Pulling flies

I should have started my trout fishing by now but work and some other obligations have got in the way so far. I am hoping to sneak out for an hour this weekend but there seems to be an awful lot of chores to get out of the way first before I go swishing a rod about. In the meantime, here are a few pulling patterns I have been tying up for the warmer days which lie ahead.

  1. We all like a nice tag on our wet flies but it seems to me we have become used to either sliver tinsel or we use Globrite no. 4 floss. I wondered if a dark tag would work so I made up this fly.

Hook: 10 or 12 wet fly

Silk: black 8/0

Tag: three turns of Peacock mylar (the stuff that peacock green on one side and copper on the other)

Tail: GP topping

Body: holographic silver tinsel

Rib: fine oval silver tinsel

Body hackle: Yellow cock, palmered, the brighter the better

head hackle: Cock, long in fibre, dyed sunburst

2. Many old fly tyers swore by using oval tinsel in touching turns to make the body of a fly. I revived that tradition with the next fly. Who knows if the trout will appreciate the effort but it looks nice in the box!

Hook and silk are the same as above

Tag: Globrite no. 4 floss tied slightly around the bend

Tail: GP topping

Body: Heavy oval gold tinsel. The turns need to be just touching and no more.

Body hackle: A short fibred red game hackle. Tied in the the tip at the tail

Head hackle: Cock pheasant mexican blue feather from the rump of the bird.

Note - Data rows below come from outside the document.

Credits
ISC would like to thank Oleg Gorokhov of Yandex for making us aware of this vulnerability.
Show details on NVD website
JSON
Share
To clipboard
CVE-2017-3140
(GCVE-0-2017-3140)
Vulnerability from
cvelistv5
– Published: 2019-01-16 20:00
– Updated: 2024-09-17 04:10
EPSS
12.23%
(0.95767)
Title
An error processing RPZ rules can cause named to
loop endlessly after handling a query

Method: wind the tag and add the tail in the normal fashion. Tie in the red game hackle by the tip immediately in front of the tag. Tie in the oval tinsel and run the silk up to the eye. Now wind the oval tinsel in turns which leave a tiny space between them. Tie in the oval tinsel and cut off the waste. Now wind the hackle up the hook by carefully positioning it in those wee spaces between the turns of tinsel. The hackle will be protected from the fishes teeth bu the heavy tinsel. Tie in and wind the head hackle then finish the fly as normal.

3. ‘Bright day, bright fly’ is a popular, and often true, saying when it comes to fly choice. Well here is one you will need your sunglasses for! I tied this for those sparkling days when the sun glares down from a brilliant blue, cloudless sky.

Tag: Red Holographic tinsel, about three turns or so

tail: GP topping

Body: Opal Mirage tinsel

Rib: oval silver tinsel

Body hackle: bright yellow cock hackle, palmered

Head hackle: Either a guinea fowl dyed blue or a cock hackle dyed sunburst (or you can wind both!)

4. This next one is very popular on Mask but I don’t have a name for it. Definitely one for the daphnia feeders.

Tag: Lime floss tied well round the bend, lots of turns so it is prominent

Tail: a few red fibres from a golden pheasant body feather

Body: golden olive fur

Rib: finest oval gold tinsel

Body hackle: hot orange cock

Head hackle: Brown partridge. I have seen examples where the partridge hackle has been dyed olive. Also seen a false hackle of jay added too.

this one is a bit chewed but you get the idea

5. Of course I had to have a few muddlers in there too. Nothing too fancy with this pattern but it is a very, very good fly on all the western lakes.

Hooks: 8, 10 or 12

Tag: Globrite no. 4 or 5

Tail: a topping or a tuft of bronze mallard

Body: Seal’s fur dyed golden olive

Rib: fine oval gold tinsel

Body hackle: golden olive cock, palmered

Head hackles: A long fibred golden olive cock under a french partridge body feather also dyed golden olive

Head: spun deer hair, either natural or dyed golden olive


5 thoughts on “Pulling flies

  1. I really like #2 with the body hackle wrapped between the turns of oval tinsel. I like it because the hackle fibers stand out so straight and, of course, because the hackle stem is protected from the bite.


    1. I am going to try some other variations on the same theme but the idea of protecting the hackle this way seems to be sound. Now wondering if I left a bit more space could I wind paired body hackles, bumble style? Watch this space!